Going Dutch is the way forward
Date published: 01 July 2010

RIGHT APPROACH: One of the fifth generation Astroturf pitches in Holland.
A LOCAL grassroots football chairman has had first-hand experience of the Dutch approach to football.
And he believes we are further away than ever from emulating them in their approach to the game due to a lack of financial investment in facilities.
Steve Grice is chairman of Heyside — the biggest junior club in Manchester County FA with nearly 50 teams.
Every other year since 1993 he has been going to Holland as part of an exchange link . . . and is green with envy.
While Heyside has been knocked back at every turn in a bid to get their own home ground and facilities, the contrast at svAWC in Wijchen, near Nijmegen, could not be more stark.
“They have six marvellous pitches and a fine clubhouse. They have just had a fifth generation (5G) Astroturf pitch laid, and for every 400 members they get one — a bigger club a few miles away has 800 plus so it has two.”
The whole structure of football is entwined with the community.
The Dutch FA, the local FA, the local council and the club are all in this together for the good of the local area.
From May to August the local authority and the FA get the pitches up to standard. During the season the pitches are the club’s responsibility and during the day they are used by local schools and community groups.
“Funding is just not an issue. On top of all that they have over 250 small corporate advertising boards around the grounds and it’s not the individual player who is a member it is the family. There is athletics, there is tennis,” said Grice.

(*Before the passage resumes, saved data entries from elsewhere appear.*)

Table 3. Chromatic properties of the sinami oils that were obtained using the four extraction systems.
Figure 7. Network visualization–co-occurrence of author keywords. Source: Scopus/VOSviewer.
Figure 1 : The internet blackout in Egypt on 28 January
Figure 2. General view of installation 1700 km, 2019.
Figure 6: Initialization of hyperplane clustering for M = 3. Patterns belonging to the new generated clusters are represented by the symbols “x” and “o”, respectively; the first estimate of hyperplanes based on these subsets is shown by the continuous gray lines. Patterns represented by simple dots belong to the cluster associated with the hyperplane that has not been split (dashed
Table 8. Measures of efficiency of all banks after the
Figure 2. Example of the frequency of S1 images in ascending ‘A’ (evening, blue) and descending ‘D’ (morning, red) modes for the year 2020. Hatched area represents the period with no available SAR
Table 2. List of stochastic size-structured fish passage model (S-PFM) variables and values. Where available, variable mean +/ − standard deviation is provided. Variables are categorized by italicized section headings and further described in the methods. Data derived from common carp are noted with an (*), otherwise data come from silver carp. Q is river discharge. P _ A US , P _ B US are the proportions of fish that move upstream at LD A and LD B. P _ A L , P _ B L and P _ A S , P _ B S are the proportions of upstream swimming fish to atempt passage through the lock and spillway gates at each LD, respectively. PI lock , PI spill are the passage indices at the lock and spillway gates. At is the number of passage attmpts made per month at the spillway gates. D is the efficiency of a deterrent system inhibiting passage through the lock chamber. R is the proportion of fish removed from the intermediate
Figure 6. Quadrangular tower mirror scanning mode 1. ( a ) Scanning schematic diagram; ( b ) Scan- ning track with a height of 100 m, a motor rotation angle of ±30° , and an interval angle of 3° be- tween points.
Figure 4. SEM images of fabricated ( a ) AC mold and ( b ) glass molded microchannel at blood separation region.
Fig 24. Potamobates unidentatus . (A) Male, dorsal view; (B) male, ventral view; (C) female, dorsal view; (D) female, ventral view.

When Grice returned from the latest trip in May he found out that hopes of a boost in local facilities in the Shaw and Royton area through the Building Schools for the Future programme (BSF) were suddenly wavering.
“Everyone at the FA and the Council has gone very quiet. They ask us all to get more qualified and more organised but they have no carrot to dangle.”
Grice, currently involved in trying to get his level three coaching badge, has this week been made aware of the gulf that exists.
“I saw a statistic that said we have 2,700 UEFA ‘A’/ Pro licence holders. In Spain it is 23,000 and in Germany 34,000, and we wonder why we lag behind.”
Grice has seen two FA blueprints come along. The first from 2001 to 2007 championed mini-soccer — something the Dutch had been doing for years and he saw progress — and from 2008 to 2012 talks of retention, growth, raising standards and better players.
He added: “They advocate nine-v-nine to improve the skills but we have no facilities to play that on the local parks. No investment in facilities makes it impossible to follow the pathways.”
As Grice looks up to the Premier League at the very top of the nation’s football pyramid, he thinks quotas on the number of foreign players is the only way to encourage home-grown talent to prosper.
“We got to the European under-21s final against Germany. Now six of the German team are in South Africa. Only James Milner from our team got a place.
“All too many can’t even get a place in their club team never mind the national team.”